There is no material effect on financial statements for any year up to and including 2003. The recategorisation of proved reserves does not materially change the estimated total volume of hydrocarbons in place, nor the volumes that are expected ultimately to be recovered. It is anticipated that most of these reserves will be re-booked in the proved category over time as field developments mature.
Of the recategorisation two thirds (2.7 billion barrels) relates to crude oil and natural gas liquids, and one third (1.2 billion boe or 7.2 trillion standard cubic feet ) to natural gas.
The recategorisation itself is not expected to have a material impact on hydrocarbon production in the near term. As advised in March 2003 and October 2003, the production profile for 2003 – 2005 is expected to be broadly flat. As of December 31st 2002, proved reserves were equivalent to 13.3 years of production.
The FAS69 standardised measure of discounted future cashflows associated with the proved reserves will be impacted. The estimated 10% reduction in the standardised measure is significantly less than the 20% change to proved reserves, as the majority of the recategorisation relates to proved undeveloped reserves and to relatively low margin producing areas.
Further analysis is ongoing to determine the extent to which the recategorisation will impact on prior year reported proved reserves and the results will be disclosed.
The figures quoted above do not include any amounts that will be added to reserves as the result of normal operations in 2003. On a preliminary basis, ignoring the effect of the adjustment noted in this release, the reserve replacement ratio for 2003 is expected to be in the range 70-90%, representing the net addition of between 1.0 and 1.3 billion boe.

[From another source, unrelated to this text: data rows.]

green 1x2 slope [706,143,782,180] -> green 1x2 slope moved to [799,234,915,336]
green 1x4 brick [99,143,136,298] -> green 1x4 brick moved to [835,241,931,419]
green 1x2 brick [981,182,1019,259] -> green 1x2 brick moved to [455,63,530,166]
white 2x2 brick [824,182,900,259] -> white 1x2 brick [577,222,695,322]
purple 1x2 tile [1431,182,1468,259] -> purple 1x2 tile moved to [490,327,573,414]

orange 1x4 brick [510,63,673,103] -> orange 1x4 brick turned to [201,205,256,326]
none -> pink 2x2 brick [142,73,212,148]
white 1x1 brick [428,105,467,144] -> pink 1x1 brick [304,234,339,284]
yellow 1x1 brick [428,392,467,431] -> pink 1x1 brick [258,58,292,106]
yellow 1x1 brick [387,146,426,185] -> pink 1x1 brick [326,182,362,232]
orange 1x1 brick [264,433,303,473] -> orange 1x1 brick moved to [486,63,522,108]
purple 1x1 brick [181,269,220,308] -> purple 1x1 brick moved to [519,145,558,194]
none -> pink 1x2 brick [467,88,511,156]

The final figures for 2003 reserve replacement will be disclosed on February 5th 2004.
Several factors identified by Shell’s own reviews led to the recategorisation. During Q4 2003, a number of in depth reserve studies were completed, which prompted a broad review of its previously booked reserves against current proved reserves standards.
Reserves affected were mainly booked in the period 1996 to 2002. A significant proportion of the recategorisation relates to the current status of project maturity. The recategorisation brings the global reserve base up to a common standard of definition, consistent with the globalisation of processes within the new Exploration & Production business model.
A number of countries are affected by the change, with the largest impact in Nigeria and Australia. The majority of the overall recategorisation will be reported under ‘Other Eastern Hemisphere’.